MADONNA - MDNA WORLD TOUR 2012Falta pouco mais de um mês para Madonna cair na estrada com o MADONNA WORLD TOUR, ou agora, MDNA WORLD TOUR, que terá início em Tel Aviv no dia 29 de maio, e muitos rumores sobre como será a tour de 2012 já começaram a pipocar nos fãs sites. Hoje o Madonnarama divulgou algumas informações.

Eis a lista preliminar da tour (músicas cotadas, ensaiadas – nada definitivo)

Gang Bang
Open Your Heart
I’m Addicted
I’m Sinner
Some Girls
Give Me All Your Luvin’
Girl Gone Wild
Turn Up The Radio
Love Spent
Justify My Love
Bedtime Story
Express Yourself
Get Together
Sorry
B-Day Song
Give It 2 Me
Revolver
Beautiful Killer
Falling Free
I Dont Give A
Everybody
Veras/You´ll See
Physical Attraction
Celebration
Holiday
Ray Of Light

A nova tour de Madonna, MDNA World Tour começa com cantos religiosos com Girl Gone Wild que, tal como na versão do álbum, inclui Act to Contrition e até partes do single de 1985 “Material Girl”. Em seguida, entra “Revolver”, de 2009, como vídeo backdrop iniciando assim “Gang Bang”. A quarta música será “Papa Don’t Preach” numa versão totalmente 2012.

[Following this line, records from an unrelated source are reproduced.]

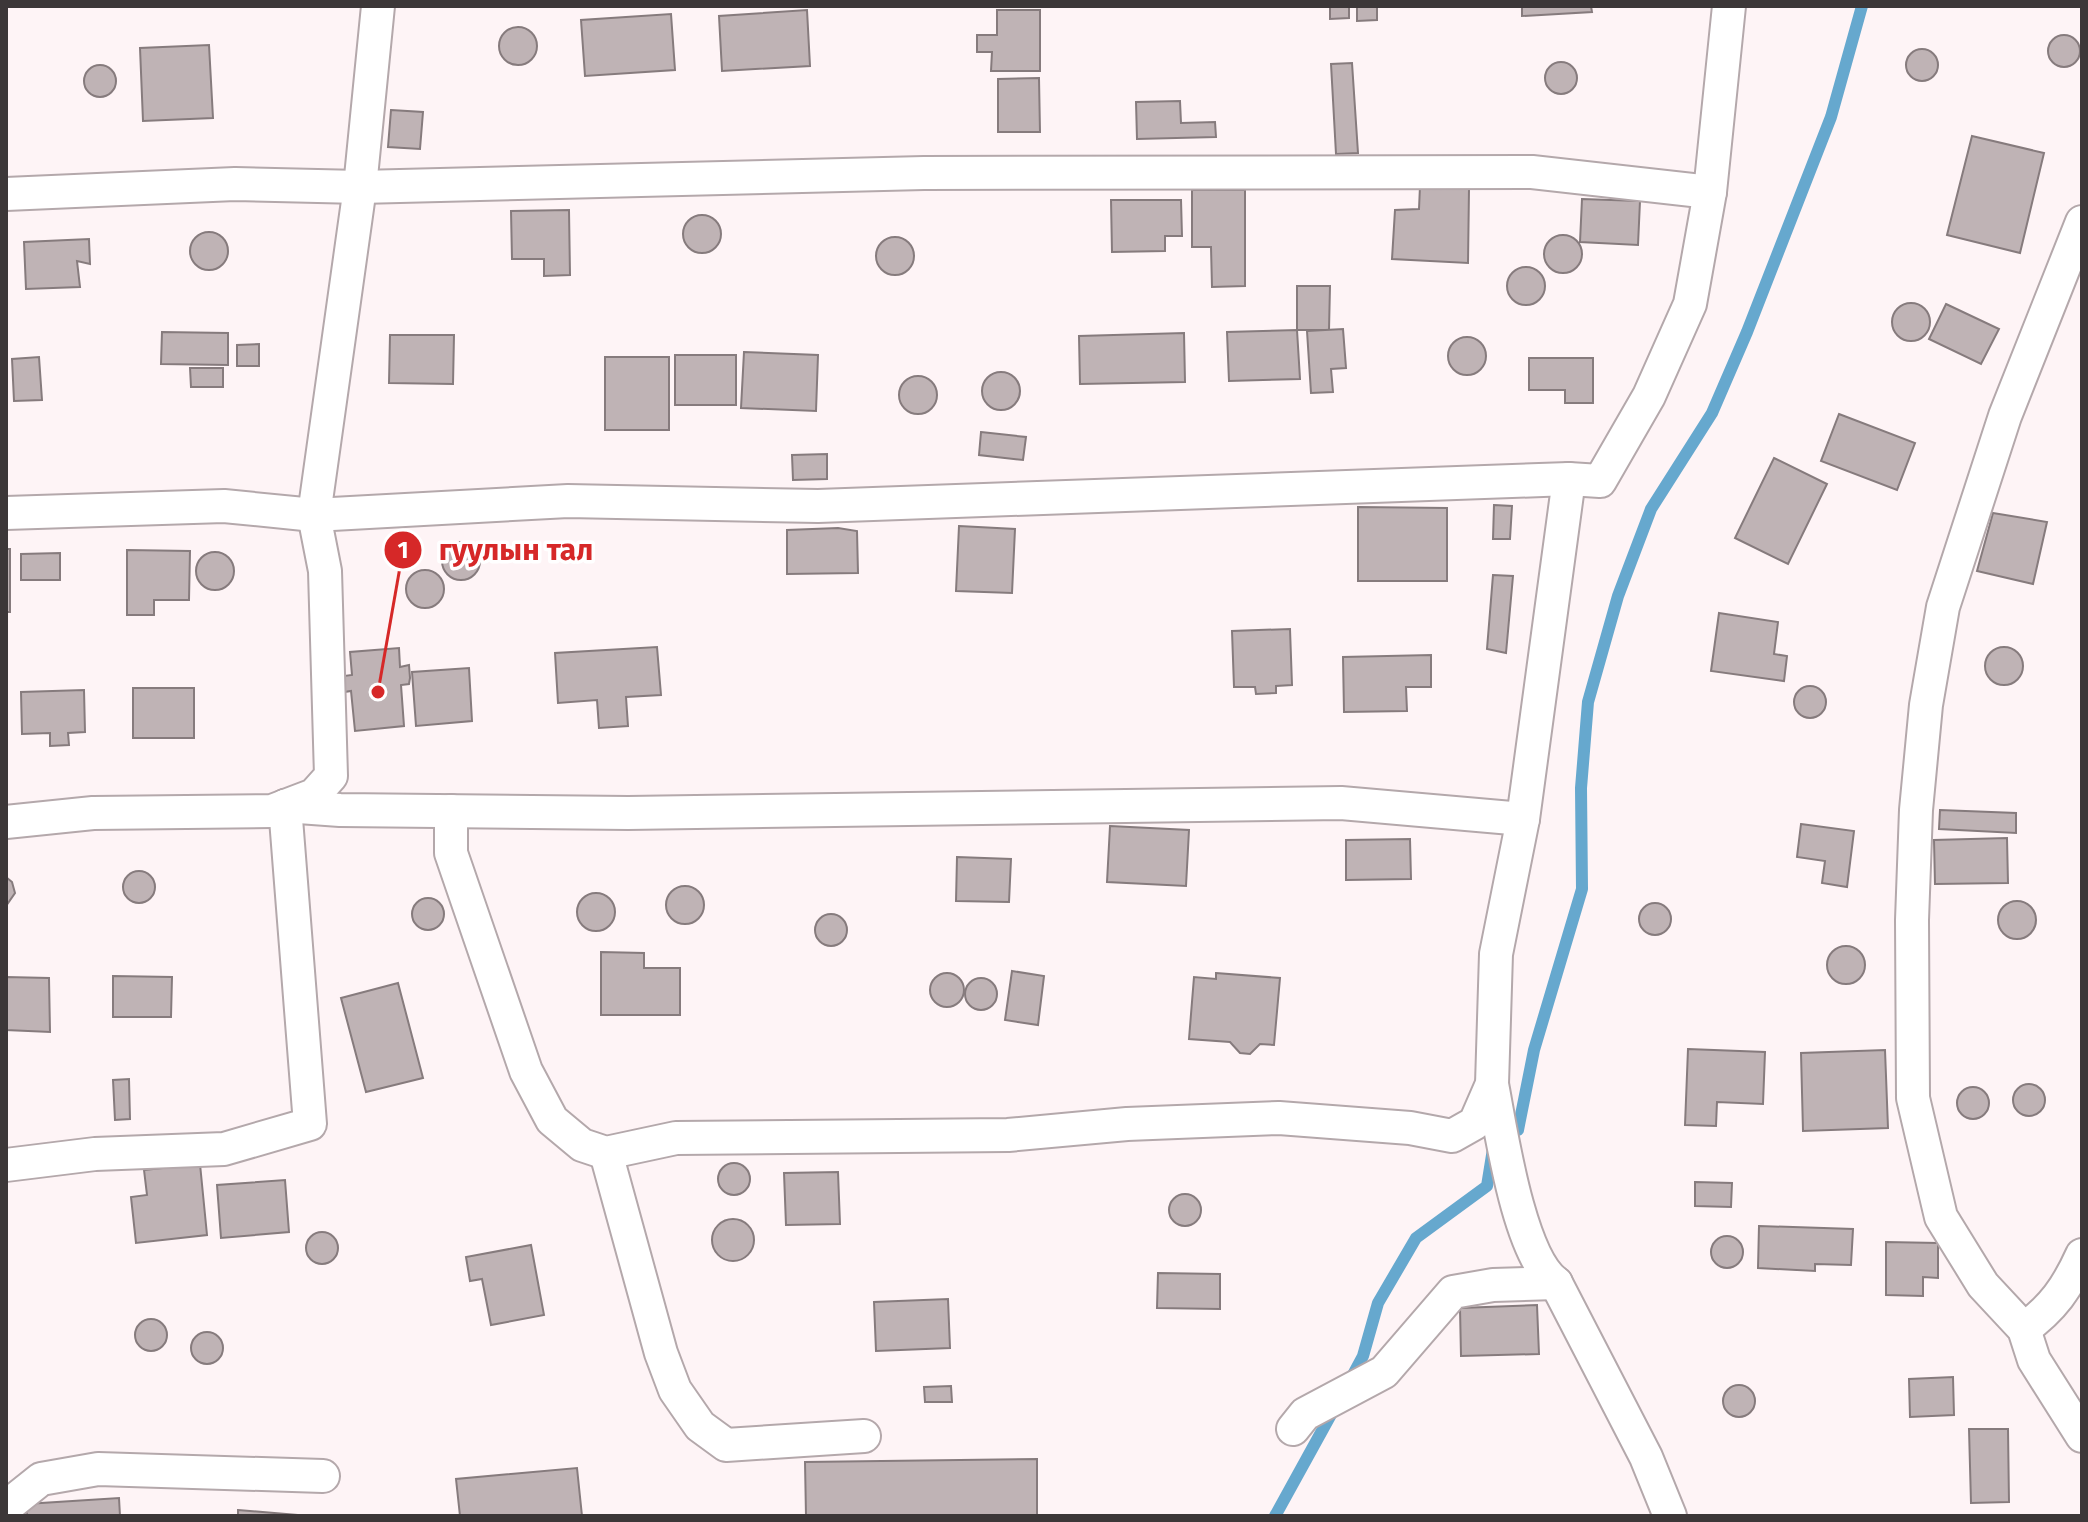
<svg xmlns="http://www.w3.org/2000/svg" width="2088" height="1522" font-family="'Fira Sans',sans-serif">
	<rect width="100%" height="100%" fill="#fef4f6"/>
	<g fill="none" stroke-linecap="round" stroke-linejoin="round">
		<g stroke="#66a8ce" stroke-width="12">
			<path d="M1504,1122l14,8 16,-80 48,-161 -1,-101 7,-86 30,-106 33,-87 61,-96 35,-81 84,-215 31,-111"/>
			<path d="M1349,1382l14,-26 15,-53 38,-65 71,-52 6,-37"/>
			<path d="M1275,1516l59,-107"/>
		</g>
	</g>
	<g fill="#bfb3b5" stroke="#867b7d" stroke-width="2">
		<path d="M1330,6h19v12l-19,1z"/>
		<path d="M1357,6h20v14l-20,1z"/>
		<path d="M1522,6h69l1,6 -70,4z"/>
		<path d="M807,10l3,56 -88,5 -3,-55z"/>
		<path d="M997,10h43v61h-49l1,-19h-15v-17h20z"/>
		<path d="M671,14l4,56 -90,6 -4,-56z"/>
		<circle cx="518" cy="46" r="19"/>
		<circle cx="2064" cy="51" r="16"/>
		<path d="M209,45l4,73 -70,3 -3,-73z"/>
		<circle cx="1922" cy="65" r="16"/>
		<circle cx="1561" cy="78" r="16"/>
		<path d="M1352,63l6,90 -22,1 -5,-90z"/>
		<circle cx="100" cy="81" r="16"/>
		<path d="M1039,78l1,54h-42v-53z"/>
		<path d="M1180,101l1,22 34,-1 1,15 -79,2 -1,-37z"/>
		<path d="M391,110l32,2 -3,37 -32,-2z"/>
		<path d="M1972,136l72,17 -24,100 -73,-18z"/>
		<path d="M1420,186l49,3 -1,74 -76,-4 3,-49 24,-1z"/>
		<path d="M1192,190h53v96l-33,1 -1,-40h-19z"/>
		<path d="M1582,199l58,2 -2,44 -58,-3z"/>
		<path d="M1111,200h70l1,36h-17v15l-53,1z"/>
		<path d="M569,210l1,65 -26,1v-17h-32l-1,-48z"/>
		<circle cx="702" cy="234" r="19"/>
		<circle cx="209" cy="251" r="19"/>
		<circle cx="1563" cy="254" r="19"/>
		<circle cx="895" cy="256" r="19"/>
		<path d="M89,239l1,25 -13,-3 3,26 -54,2 -2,-47z"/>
		<circle cx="1526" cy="286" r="19"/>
		<path d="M1297,286h33l-1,44h-32z"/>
		<circle cx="1911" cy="322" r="19"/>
		<path d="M1946,304l53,25 -18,35 -52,-25z"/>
		<path d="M1343,329l3,39 -15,1 2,23 -22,1 -4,-62z"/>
		<path d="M1297,330l3,49 -71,2 -2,-49z"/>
		<path d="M162,332l66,1v32l-67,-1z"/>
		<path d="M1184,333l1,49 -105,2 -1,-48z"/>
		<path d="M390,335h64l-1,49 -64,-1z"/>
		<circle cx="1467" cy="356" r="19"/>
		<path d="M259,344v22h-22v-21z"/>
		<path d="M744,352l74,3 -2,56 -75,-3z"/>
		<rect x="675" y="355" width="61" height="50"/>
		<path d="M39,357l3,43 -28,1 -2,-42z"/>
		<rect x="605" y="357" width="64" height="73"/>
		<path d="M1529,358h64v45h-28v-13h-36z"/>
		<path d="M190,368h33v19h-32z"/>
		<circle cx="1001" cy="391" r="19"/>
		<circle cx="918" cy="395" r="19"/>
		<path d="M1839,414l76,29 -18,47 -76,-29z"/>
		<path d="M981,432l45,5 -3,23 -44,-5z"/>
		<path d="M827,454v25l-34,1 -1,-25z"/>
		<path d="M1774,458l53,26 -39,80 -53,-26z"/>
		<path d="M1494,505l18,1 -2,33h-17z"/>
		<path d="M1358,507l89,1v73h-89z"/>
		<path d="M1993,513l54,9 -14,62 -56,-13z"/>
		<path d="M959,526l56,3 -3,64 -56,-2z"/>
		<path d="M838,528l19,3 1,42 -71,1v-44z"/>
		<circle cx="461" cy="561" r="19"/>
		<rect x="6" y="549" width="4" height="63"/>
		<path d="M127,550l63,1 -1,49h-35v15h-27z"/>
		<circle cx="215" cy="571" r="19"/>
		<path d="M60,553v27h-39v-26z"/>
		<circle cx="425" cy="589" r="19"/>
		<path d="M1493,575l20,1 -7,77 -19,-4z"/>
		<path d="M1719,613l59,9 -4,32 13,2 -3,25 -73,-10z"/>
		<path d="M1290,629l2,56 -16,1v7l-20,1 -1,-7h-21l-2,-56z"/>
		<path d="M657,647l4,48 -35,2 2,29 -29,2 -2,-28 -39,3 -3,-50z"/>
		<circle cx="2004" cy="666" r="19"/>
		<path d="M399,648l1,19 9,-2 1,13 -1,6 -8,1 3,41 -49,5 -4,-40 -13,2 -2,-16 16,-2 -2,-23z"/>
		<path d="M1431,655v32h-25l1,24 -63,1 -1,-55z"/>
		<path d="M469,668l3,53 -56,5 -4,-54z"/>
		<circle cx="1810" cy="702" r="16"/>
		<rect x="133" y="688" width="61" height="50"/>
		<path d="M84,690l1,42 -17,1 1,12 -19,1v-13l-28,1 -1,-42z"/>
		<path d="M1940,810l76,3v20l-77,-4z"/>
		<path d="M1801,824l53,7 -7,56 -25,-4 3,-22 -28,-4z"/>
		<path d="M1110,826l79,4 -3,56 -79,-4z"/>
		<path d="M2007,838l1,45 -73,1 -1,-44z"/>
		<path d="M1410,839l1,40 -65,1v-40z"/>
		<path d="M957,857l54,2 -2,43 -53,-1z"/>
		<circle cx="139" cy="887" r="16"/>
		<path d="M6,877l6,5 3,11 -9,13z"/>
		<circle cx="685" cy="905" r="19"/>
		<circle cx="596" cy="912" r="19"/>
		<circle cx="428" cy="914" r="16"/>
		<circle cx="2017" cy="920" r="19"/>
		<circle cx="1655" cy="919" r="16"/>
		<circle cx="831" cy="930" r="16"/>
		<circle cx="1846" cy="965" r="19"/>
		<path d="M601,952l43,1v15h36v47h-79z"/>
		<path d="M1012,971l32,5 -6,49 -33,-5z"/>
		<circle cx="947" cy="990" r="17"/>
		<path d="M1216,973l64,5 -6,67 -14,-1 -10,10 -10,-1 -10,-11 -41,-3 5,-62 22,2z"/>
		<path d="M113,976l59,1 -1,40h-58z"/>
		<path d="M6,977l43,1 1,54 -44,-2z"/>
		<circle cx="981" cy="994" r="16"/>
		<path d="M398,983l25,95 -57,14 -25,-94z"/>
		<path d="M1688,1049l77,3 -2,52 -46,-2 -1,24 -31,-1z"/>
		<path d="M1885,1050l3,78 -85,3 -2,-78z"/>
		<path d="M129,1079l1,40 -15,1 -2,-40z"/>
		<circle cx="2029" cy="1100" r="16"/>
		<circle cx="1973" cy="1103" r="16"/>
		<circle cx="734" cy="1179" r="16"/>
		<path d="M200,1164l7,71 -71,8 -5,-46 16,-2 -3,-25z"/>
		<path d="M838,1172l2,52 -54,1 -2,-52z"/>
		<path d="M285,1180l4,52 -68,6 -4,-53z"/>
		<path d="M1695,1182l37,1 -1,24 -36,-1z"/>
		<circle cx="1185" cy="1210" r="16"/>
		<circle cx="733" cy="1240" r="21"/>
		<path d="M1759,1226l94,3 -2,36 -36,-1v7l-57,-3z"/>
		<circle cx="322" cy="1248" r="16"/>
		<circle cx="1727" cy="1252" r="16"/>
		<path d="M1886,1242l52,1v35l-15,-1v19l-37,-1z"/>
		<path d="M531,1245l13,70 -53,10 -9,-46 -12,2 -4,-24z"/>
		<path d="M1158,1273l62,1v35l-63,-1z"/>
		<path d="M948,1299l2,49 -74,3 -2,-49z"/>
		<path d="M1537,1305l2,49 -78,2 -1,-48z"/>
		<circle cx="151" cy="1335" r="16"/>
		<circle cx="207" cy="1348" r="16"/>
		<path d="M1953,1377l1,38 -44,2 -1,-38z"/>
		<circle cx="1739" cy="1401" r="16"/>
		<path d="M951,1386l1,16h-27l-1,-15z"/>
		<path d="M1969,1429h39l1,73 -38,1z"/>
		<path d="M1037,1459v57h-231l-1,-54z"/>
		<path d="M577,1468l5,48h-122l-4,-37z"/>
		<path d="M119,1498l1,18h-93l-1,-12z"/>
		<path d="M238,1510l59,5v1h-59z"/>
	</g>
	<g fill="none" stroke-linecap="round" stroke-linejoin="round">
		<defs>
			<g id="minor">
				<path d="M6,194l229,-10 125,3 564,-14 608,-1 178,20"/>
				<path d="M2082,222l-77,194 -62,191 -17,98 -10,105 -4,110 1,178 28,119 42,68 41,44 10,31 48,76"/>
				<path d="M6,513l218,-7 90,9 254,-14 250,5 751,-27 31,2 49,-85 41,-92 20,-112 19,-186"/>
				<path d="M285,806l55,4 288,3 713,-10 182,16"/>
				<path d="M451,811v42l75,218 26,49 30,25 24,8 70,-15 332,-3 119,-11 152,-6 131,10 42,8 23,-13 17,-39 4,-130 27,-135 46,-340"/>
				<path d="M6,822l87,-9 179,-2 42,-16 17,-19 -6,-205 -11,-56 46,-328 18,-181"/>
				<path d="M1492,1084c9,47 27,172 64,199l90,174 24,59"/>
				<path d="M606,1153l55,200 14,37 25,36 26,19 138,-9"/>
				<path d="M6,1165l89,-11 129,-5 86,-25 -25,-318"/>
				<path d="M2024,1329c29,-21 43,-41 58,-74"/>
				<path d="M1293,1429l12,-15 79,-42 69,-80 40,-7 63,-2"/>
				<path d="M6,1507l35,-28 57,-10 225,7"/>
			</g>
		</defs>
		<use href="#minor" stroke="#b4a8ab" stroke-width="36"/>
		<use href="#minor" stroke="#fff" stroke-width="32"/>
	</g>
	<path fill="none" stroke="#d62828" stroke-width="3" d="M378 692L403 550"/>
	<g fill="#d62828" stroke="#fff" stroke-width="3">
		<circle cx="378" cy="692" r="8"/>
		<circle cx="403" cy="550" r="20"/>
	</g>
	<g font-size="24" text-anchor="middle" font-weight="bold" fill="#fff">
		<text x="403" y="558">1</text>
	</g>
	<g font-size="30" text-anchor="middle" font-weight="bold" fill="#d62828" stroke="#fff" stroke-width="7" stroke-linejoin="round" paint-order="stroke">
		<text x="516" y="560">гуулын тал</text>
	</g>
	<rect width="2088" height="1522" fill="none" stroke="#3c3738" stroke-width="16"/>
</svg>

“Hung Up”, grande hit de Madonna de 2005 e que todos já estão enjoados, segue reformulada e dá lugar as novas “I Don’t Give”, numa versão bem pesada com guitarras e “Best Friend” (numa versão semelhante a Heartbeat, do álbum “Hard Candy”)

“Express Yourself” trará muitas surpresas e o primeiro single do álbum MDNA, “Give Me All Your Luvin” num remix Just Blaze Remix, seguida por “Turn Up The Radio”.

Outra velha canção de Madonna é “Open Your Heart”, de 1986, e então chegamos a mais uma do álbum MDNA, “Falling Free”, numa versão muito semelhante com a do álbum, porém, com sons de violino mais proeminentes.

A segunda parte do show de Madonna, o Madonna World Tour, também inclui uma versão completamente renovada do remix de William Orbit para “Justify My Love“, incluindo novas letras, e um video interlude de “Nobody Knows Me“.